Hurricane Irma displaces more than 100 Filipinos in the Caribbean

Track of Hurricane Irma

In this GOES-13 satellite image taken Wednesday, Sept. 6, 2017 at 7:15 a.m. EDT, and released by NASA/NOAA GOES Project, Hurricane Irma tracks over Saint Martin and the Leeward Islands. Hurricane Irma roared into the Caribbean with record force early Wednesday, its 298 kph (185-mph) winds shaking homes and flooding buildings on a chain of small islands along a path toward Puerto Rico, Cuba and Hispaniola and a possible direct hit on densely populated South Florida. (Photo from NASA/NOAA GOES Project via AP)

More than a hundred Filipinos have been displaced in the British Virgin Islands as Hurricane Irma ravaged the Caribbean, the Department of Foreign Affairs said Monday.

The DFA has sent a team to Washington, DC, in the United States to fast track the rescue of 136 Filipinos stranded in the British Virgin Islands, which has been wrecked by the superstorm over the weekend.

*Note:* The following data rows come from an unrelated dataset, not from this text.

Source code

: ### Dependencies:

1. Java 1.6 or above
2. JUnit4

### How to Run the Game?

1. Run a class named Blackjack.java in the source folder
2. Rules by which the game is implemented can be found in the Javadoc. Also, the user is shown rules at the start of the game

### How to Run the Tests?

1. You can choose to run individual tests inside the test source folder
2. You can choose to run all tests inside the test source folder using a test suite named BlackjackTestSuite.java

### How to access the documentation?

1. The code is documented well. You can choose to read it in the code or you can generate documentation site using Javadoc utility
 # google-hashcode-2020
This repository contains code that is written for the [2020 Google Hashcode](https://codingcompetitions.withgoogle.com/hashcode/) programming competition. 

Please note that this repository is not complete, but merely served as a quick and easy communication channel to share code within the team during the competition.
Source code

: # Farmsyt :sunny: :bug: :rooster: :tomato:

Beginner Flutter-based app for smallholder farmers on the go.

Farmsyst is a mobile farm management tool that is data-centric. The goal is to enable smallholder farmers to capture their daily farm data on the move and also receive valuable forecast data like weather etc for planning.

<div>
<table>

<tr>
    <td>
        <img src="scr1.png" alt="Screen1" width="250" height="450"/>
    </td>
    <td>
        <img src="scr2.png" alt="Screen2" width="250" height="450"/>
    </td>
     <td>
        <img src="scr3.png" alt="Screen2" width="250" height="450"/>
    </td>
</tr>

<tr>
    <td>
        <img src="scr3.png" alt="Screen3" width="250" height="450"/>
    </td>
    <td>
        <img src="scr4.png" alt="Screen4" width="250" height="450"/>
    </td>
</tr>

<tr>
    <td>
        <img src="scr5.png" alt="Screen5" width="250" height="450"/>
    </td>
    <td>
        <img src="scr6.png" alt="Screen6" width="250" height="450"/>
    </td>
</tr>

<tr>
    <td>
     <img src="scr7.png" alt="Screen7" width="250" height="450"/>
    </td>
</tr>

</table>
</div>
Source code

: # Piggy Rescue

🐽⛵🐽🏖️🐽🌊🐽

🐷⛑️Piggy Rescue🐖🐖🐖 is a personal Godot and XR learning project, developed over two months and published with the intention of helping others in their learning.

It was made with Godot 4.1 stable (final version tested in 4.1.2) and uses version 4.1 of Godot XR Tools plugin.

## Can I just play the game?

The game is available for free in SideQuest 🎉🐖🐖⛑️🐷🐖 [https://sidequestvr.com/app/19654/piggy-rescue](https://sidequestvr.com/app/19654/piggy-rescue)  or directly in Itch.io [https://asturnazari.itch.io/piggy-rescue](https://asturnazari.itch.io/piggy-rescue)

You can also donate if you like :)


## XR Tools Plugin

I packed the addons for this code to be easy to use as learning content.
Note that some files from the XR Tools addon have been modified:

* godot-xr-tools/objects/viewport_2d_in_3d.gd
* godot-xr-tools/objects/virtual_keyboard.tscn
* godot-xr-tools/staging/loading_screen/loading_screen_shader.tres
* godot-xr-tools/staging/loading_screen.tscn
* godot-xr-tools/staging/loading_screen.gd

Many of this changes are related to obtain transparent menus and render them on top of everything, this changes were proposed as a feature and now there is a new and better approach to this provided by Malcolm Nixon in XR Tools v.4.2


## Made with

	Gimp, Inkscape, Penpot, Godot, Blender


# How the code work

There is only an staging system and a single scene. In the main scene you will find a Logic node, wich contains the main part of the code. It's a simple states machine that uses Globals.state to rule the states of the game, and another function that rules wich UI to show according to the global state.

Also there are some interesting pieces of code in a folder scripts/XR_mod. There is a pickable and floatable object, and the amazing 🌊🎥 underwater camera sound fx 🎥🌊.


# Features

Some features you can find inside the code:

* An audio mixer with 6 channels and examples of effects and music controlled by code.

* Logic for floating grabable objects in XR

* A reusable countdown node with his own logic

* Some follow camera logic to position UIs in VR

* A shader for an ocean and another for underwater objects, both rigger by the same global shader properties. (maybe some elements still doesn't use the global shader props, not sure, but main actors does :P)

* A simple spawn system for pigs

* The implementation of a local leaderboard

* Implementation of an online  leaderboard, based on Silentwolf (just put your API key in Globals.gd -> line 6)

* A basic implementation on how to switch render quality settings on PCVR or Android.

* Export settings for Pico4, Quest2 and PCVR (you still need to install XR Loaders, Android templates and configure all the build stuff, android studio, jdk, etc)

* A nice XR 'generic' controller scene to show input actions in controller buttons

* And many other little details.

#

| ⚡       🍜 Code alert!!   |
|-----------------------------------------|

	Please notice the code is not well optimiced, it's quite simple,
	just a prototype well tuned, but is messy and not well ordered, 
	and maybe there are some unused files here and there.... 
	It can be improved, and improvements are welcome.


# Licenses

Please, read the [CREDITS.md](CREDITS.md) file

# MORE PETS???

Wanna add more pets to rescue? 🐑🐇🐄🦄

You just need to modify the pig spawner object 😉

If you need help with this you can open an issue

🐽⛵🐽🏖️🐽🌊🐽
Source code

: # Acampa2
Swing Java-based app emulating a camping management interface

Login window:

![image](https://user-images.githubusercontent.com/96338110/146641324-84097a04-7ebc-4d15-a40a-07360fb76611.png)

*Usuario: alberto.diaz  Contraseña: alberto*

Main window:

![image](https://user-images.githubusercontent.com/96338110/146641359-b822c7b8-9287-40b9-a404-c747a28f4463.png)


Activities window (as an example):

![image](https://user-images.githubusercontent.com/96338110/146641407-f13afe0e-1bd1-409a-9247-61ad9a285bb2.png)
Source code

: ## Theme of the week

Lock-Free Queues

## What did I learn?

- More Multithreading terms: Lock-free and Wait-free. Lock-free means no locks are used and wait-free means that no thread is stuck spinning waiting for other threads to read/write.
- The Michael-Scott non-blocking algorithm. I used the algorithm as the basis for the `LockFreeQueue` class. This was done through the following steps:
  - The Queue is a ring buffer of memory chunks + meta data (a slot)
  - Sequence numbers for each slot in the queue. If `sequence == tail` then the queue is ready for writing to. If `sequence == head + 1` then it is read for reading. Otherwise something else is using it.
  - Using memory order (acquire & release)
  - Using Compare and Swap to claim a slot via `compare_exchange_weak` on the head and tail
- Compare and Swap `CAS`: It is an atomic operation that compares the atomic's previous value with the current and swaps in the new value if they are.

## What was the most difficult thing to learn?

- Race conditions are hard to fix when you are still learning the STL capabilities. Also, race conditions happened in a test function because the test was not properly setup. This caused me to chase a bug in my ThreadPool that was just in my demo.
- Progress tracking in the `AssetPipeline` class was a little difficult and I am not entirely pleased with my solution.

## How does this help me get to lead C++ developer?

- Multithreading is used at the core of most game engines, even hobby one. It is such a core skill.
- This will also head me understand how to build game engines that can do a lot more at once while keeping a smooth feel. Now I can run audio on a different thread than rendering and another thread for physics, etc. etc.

“We are dispatching more personnel to fast-track the repatriation of more than a hundred Filipinos displaced in the Caribbean and assist those in the United States who would be affected by Hurricane Irma,” Foreign Affairs Secretary Alan Peter Cayetano said in a statement.

The team would bring emergency relief supplies and make arrangements for repatriation of the stranded Filipinos, possibly via chartered aircraft, the Cayetano said.

The five-member team from the Office of Migrant Workers Affair, led by Undersecretary Sarah Lou Arriola, will be joined by four personnel from the Philippine consulates general in New York, San Francisco, Los Angeles and Chicago.

The team is now in Puerto Rico waiting for the go-signal to proceed to Tortola, British Virgin Island’s financial center ravaged by the storm.

According to Chargé d’Affaires Patrick Chuasoto of the Philippine Embassy in Miami there were no Filipinos reported yet among the casualties of Hurricane Irma in Florida.

“The Embassy and the Honorary Consulate in Miami continue to monitor the situation in Florida and neighboring states that would be impacted by Hurricane Irma,” Cayetano said.

The secretary also commended the Filipinos who reached out to the people affected by the storm.

“We are heartened to hear all about these gestures that truly prove that the spirit of bayanihan is still very much alive among our kababayans wherever they are in the world,” he said.

Packing winds blowing up to 298 kph (185-mph), Hurricane Irma wreaked havoc in the Carribean, including the countries of Anguilla, Saint Maarten, and Cuba.